### Work to complete
All lines of the listing below must be reproduced character for character.

+-------+

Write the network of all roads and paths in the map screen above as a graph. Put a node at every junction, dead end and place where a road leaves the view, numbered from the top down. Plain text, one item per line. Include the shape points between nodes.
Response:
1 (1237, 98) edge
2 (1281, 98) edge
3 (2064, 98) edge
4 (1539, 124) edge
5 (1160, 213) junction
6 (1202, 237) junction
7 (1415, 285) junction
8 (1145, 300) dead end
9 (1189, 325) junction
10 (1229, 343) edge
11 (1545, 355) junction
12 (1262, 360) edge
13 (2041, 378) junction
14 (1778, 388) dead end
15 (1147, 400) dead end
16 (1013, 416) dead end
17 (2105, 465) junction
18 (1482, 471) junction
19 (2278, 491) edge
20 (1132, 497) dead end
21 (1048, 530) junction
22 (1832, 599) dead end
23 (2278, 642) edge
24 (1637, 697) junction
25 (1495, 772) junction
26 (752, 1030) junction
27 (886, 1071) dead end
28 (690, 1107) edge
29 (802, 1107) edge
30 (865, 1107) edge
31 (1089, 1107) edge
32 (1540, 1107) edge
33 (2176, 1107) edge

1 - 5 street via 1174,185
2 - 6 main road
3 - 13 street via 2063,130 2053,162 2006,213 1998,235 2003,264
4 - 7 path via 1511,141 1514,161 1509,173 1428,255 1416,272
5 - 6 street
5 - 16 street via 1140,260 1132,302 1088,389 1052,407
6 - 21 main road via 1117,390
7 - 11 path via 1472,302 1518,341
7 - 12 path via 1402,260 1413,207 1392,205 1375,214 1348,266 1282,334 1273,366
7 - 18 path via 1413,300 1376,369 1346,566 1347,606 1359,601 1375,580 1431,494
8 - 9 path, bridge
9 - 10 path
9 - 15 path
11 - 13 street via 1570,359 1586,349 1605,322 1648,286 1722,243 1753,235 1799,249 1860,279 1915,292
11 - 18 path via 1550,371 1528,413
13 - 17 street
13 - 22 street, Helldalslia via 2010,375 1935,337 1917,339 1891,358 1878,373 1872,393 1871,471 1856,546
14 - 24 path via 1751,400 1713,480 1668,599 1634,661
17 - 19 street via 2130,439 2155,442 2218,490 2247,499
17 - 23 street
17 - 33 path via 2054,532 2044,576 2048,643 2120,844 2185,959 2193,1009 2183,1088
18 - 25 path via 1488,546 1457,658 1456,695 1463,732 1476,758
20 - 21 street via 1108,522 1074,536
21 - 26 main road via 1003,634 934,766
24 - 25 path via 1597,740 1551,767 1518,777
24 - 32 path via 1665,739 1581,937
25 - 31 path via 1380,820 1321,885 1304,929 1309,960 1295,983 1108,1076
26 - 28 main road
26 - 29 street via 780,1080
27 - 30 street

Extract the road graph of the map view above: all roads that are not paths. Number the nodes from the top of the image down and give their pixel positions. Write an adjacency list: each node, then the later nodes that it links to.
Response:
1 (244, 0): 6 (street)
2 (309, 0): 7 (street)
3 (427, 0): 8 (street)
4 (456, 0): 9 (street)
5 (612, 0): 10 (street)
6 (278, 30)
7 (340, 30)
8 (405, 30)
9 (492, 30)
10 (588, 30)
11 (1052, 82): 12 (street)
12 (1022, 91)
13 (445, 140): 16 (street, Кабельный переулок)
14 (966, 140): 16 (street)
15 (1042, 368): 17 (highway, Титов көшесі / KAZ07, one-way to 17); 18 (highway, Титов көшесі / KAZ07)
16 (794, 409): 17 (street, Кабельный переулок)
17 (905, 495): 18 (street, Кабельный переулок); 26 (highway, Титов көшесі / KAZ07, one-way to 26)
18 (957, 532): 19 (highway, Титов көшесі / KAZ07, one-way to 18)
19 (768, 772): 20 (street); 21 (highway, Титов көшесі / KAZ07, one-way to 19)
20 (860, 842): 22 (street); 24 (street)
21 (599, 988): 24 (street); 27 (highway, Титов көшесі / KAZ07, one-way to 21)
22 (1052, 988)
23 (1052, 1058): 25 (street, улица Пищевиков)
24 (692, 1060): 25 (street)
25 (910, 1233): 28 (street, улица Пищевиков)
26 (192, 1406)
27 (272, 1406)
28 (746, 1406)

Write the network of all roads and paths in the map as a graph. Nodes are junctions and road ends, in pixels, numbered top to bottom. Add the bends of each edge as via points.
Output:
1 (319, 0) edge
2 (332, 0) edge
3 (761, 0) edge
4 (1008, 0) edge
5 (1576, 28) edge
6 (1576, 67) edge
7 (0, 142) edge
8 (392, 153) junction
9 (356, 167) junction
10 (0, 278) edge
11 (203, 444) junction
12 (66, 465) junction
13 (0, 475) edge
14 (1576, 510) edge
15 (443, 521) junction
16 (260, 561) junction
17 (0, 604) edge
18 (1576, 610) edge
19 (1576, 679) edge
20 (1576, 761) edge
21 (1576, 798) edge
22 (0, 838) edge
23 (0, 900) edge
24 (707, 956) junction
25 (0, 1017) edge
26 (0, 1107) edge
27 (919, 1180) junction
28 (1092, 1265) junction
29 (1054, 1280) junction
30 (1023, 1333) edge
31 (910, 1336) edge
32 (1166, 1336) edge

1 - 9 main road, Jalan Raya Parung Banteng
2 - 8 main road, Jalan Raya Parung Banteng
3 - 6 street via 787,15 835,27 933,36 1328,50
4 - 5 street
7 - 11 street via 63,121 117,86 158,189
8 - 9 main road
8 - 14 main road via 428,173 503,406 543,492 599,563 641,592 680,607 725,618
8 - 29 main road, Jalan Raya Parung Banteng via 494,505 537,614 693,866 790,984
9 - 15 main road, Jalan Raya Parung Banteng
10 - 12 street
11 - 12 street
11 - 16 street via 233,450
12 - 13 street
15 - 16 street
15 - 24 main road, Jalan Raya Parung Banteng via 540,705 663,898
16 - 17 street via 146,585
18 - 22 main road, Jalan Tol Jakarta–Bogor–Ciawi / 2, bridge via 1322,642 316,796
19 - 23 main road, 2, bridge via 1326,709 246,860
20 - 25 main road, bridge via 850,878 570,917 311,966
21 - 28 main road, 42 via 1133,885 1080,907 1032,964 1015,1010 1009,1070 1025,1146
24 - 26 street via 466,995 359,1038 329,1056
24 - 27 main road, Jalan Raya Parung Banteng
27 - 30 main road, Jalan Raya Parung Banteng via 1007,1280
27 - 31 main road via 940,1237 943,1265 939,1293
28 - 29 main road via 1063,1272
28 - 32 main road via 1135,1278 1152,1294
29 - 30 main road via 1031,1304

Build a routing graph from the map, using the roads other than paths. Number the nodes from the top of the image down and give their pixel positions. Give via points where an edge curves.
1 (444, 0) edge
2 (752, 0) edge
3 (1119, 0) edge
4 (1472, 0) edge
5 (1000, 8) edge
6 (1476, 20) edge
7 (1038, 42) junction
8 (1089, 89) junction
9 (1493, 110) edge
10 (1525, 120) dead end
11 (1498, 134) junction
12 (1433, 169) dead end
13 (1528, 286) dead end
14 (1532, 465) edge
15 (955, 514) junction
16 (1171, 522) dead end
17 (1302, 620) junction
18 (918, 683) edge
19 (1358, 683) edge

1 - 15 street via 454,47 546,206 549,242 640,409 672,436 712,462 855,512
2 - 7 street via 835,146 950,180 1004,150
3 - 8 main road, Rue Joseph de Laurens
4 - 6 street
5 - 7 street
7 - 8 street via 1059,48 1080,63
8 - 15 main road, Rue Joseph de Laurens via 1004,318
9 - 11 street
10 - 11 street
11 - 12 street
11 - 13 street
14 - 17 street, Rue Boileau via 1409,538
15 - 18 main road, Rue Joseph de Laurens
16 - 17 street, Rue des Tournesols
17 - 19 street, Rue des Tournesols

+-------+

### Answer box
Write the network of all roads and paths in the map screen above as a graph. Put a node at every junction, dead end and place where a road leaves the view, numbered from the top down. Plain text, one item per line. Include the shape points between nodes.
Response:
1 (1237, 98) edge
2 (1281, 98) edge
3 (2064, 98) edge
4 (1539, 124) edge
5 (1160, 213) junction
6 (1202, 237) junction
7 (1415, 285) junction
8 (1145, 300) dead end
9 (1189, 325) junction
10 (1229, 343) edge
11 (1545, 355) junction
12 (1262, 360) edge
13 (2041, 378) junction
14 (1778, 388) dead end
15 (1147, 400) dead end
16 (1013, 416) dead end
17 (2105, 465) junction
18 (1482, 471) junction
19 (2278, 491) edge
20 (1132, 497) dead end
21 (1048, 530) junction
22 (1832, 599) dead end
23 (2278, 642) edge
24 (1637, 697) junction
25 (1495, 772) junction
26 (752, 1030) junction
27 (886, 1071) dead end
28 (690, 1107) edge
29 (802, 1107) edge
30 (865, 1107) edge
31 (1089, 1107) edge
32 (1540, 1107) edge
33 (2176, 1107) edge

1 - 5 street via 1174,185
2 - 6 main road
3 - 13 street via 2063,130 2053,162 2006,213 1998,235 2003,264
4 - 7 path via 1511,141 1514,161 1509,173 1428,255 1416,272
5 - 6 street
5 - 16 street via 1140,260 1132,302 1088,389 1052,407
6 - 21 main road via 1117,390
7 - 11 path via 1472,302 1518,341
7 - 12 path via 1402,260 1413,207 1392,205 1375,214 1348,266 1282,334 1273,366
7 - 18 path via 1413,300 1376,369 1346,566 1347,606 1359,601 1375,580 1431,494
8 - 9 path, bridge
9 - 10 path
9 - 15 path
11 - 13 street via 1570,359 1586,349 1605,322 1648,286 1722,243 1753,235 1799,249 1860,279 1915,292
11 - 18 path via 1550,371 1528,413
13 - 17 street
13 - 22 street, Helldalslia via 2010,375 1935,337 1917,339 1891,358 1878,373 1872,393 1871,471 1856,546
14 - 24 path via 1751,400 1713,480 1668,599 1634,661
17 - 19 street via 2130,439 2155,442 2218,490 2247,499
17 - 23 street
17 - 33 path via 2054,532 2044,576 2048,643 2120,844 2185,959 2193,1009 2183,1088
18 - 25 path via 1488,546 1457,658 1456,695 1463,732 1476,758
20 - 21 street via 1108,522 1074,536
21 - 26 main road via 1003,634 934,766
24 - 25 path via 1597,740 1551,767 1518,777
24 - 32 path via 1665,739 1581,937
25 - 31 path via 1380,820 1321,885 1304,929 1309,960 1295,983 1108,1076
26 - 28 main road
26 - 29 street via 780,1080
27 - 30 street

Extract the road graph of the map view above: all roads that are not paths. Number the nodes from the top of the image down and give their pixel positions. Write an adjacency list: each node, then the later nodes that it links to.
Response:
1 (244, 0): 6 (street)
2 (309, 0): 7 (street)
3 (427, 0): 8 (street)
4 (456, 0): 9 (street)
5 (612, 0): 10 (street)
6 (278, 30)
7 (340, 30)
8 (405, 30)
9 (492, 30)
10 (588, 30)
11 (1052, 82): 12 (street)
12 (1022, 91)
13 (445, 140): 16 (street, Кабельный переулок)
14 (966, 140): 16 (street)
15 (1042, 368): 17 (highway, Титов көшесі / KAZ07, one-way to 17); 18 (highway, Титов көшесі / KAZ07)
16 (794, 409): 17 (street, Кабельный переулок)
17 (905, 495): 18 (street, Кабельный переулок); 26 (highway, Титов көшесі / KAZ07, one-way to 26)
18 (957, 532): 19 (highway, Титов көшесі / KAZ07, one-way to 18)
19 (768, 772): 20 (street); 21 (highway, Титов көшесі / KAZ07, one-way to 19)
20 (860, 842): 22 (street); 24 (street)
21 (599, 988): 24 (street); 27 (highway, Титов көшесі / KAZ07, one-way to 21)
22 (1052, 988)
23 (1052, 1058): 25 (street, улица Пищевиков)
24 (692, 1060): 25 (street)
25 (910, 1233): 28 (street, улица Пищевиков)
26 (192, 1406)
27 (272, 1406)
28 (746, 1406)

Write the network of all roads and paths in the map as a graph. Nodes are junctions and road ends, in pixels, numbered top to bottom. Add the bends of each edge as via points.
Output:
1 (319, 0) edge
2 (332, 0) edge
3 (761, 0) edge
4 (1008, 0) edge
5 (1576, 28) edge
6 (1576, 67) edge
7 (0, 142) edge
8 (392, 153) junction
9 (356, 167) junction
10 (0, 278) edge
11 (203, 444) junction
12 (66, 465) junction
13 (0, 475) edge
14 (1576, 510) edge
15 (443, 521) junction
16 (260, 561) junction
17 (0, 604) edge
18 (1576, 610) edge
19 (1576, 679) edge
20 (1576, 761) edge
21 (1576, 798) edge
22 (0, 838) edge
23 (0, 900) edge
24 (707, 956) junction
25 (0, 1017) edge
26 (0, 1107) edge
27 (919, 1180) junction
28 (1092, 1265) junction
29 (1054, 1280) junction
30 (1023, 1333) edge
31 (910, 1336) edge
32 (1166, 1336) edge

1 - 9 main road, Jalan Raya Parung Banteng
2 - 8 main road, Jalan Raya Parung Banteng
3 - 6 street via 787,15 835,27 933,36 1328,50
4 - 5 street
7 - 11 street via 63,121 117,86 158,189
8 - 9 main road
8 - 14 main road via 428,173 503,406 543,492 599,563 641,592 680,607 725,618
8 - 29 main road, Jalan Raya Parung Banteng via 494,505 537,614 693,866 790,984
9 - 15 main road, Jalan Raya Parung Banteng
10 - 12 street
11 - 12 street
11 - 16 street via 233,450
12 - 13 street
15 - 16 street
15 - 24 main road, Jalan Raya Parung Banteng via 540,705 663,898
16 - 17 street via 146,585
18 - 22 main road, Jalan Tol Jakarta–Bogor–Ciawi / 2, bridge via 1322,642 316,796
19 - 23 main road, 2, bridge via 1326,709 246,860
20 - 25 main road, bridge via 850,878 570,917 311,966
21 - 28 main road, 42 via 1133,885 1080,907 1032,964 1015,1010 1009,1070 1025,1146
24 - 26 street via 466,995 359,1038 329,1056
24 - 27 main road, Jalan Raya Parung Banteng
27 - 30 main road, Jalan Raya Parung Banteng via 1007,1280
27 - 31 main road via 940,1237 943,1265 939,1293
28 - 29 main road via 1063,1272
28 - 32 main road via 1135,1278 1152,1294
29 - 30 main road via 1031,1304

Build a routing graph from the map, using the roads other than paths. Number the nodes from the top of the image down and give their pixel positions. Give via points where an edge curves.
1 (444, 0) edge
2 (752, 0) edge
3 (1119, 0) edge
4 (1472, 0) edge
5 (1000, 8) edge
6 (1476, 20) edge
7 (1038, 42) junction
8 (1089, 89) junction
9 (1493, 110) edge
10 (1525, 120) dead end
11 (1498, 134) junction
12 (1433, 169) dead end
13 (1528, 286) dead end
14 (1532, 465) edge
15 (955, 514) junction
16 (1171, 522) dead end
17 (1302, 620) junction
18 (918, 683) edge
19 (1358, 683) edge

1 - 15 street via 454,47 546,206 549,242 640,409 672,436 712,462 855,512
2 - 7 street via 835,146 950,180 1004,150
3 - 8 main road, Rue Joseph de Laurens
4 - 6 street
5 - 7 street
7 - 8 street via 1059,48 1080,63
8 - 15 main road, Rue Joseph de Laurens via 1004,318
9 - 11 street
10 - 11 street
11 - 12 street
11 - 13 street
14 - 17 street, Rue Boileau via 1409,538
15 - 18 main road, Rue Joseph de Laurens
16 - 17 street, Rue des Tournesols
17 - 19 street, Rue des Tournesols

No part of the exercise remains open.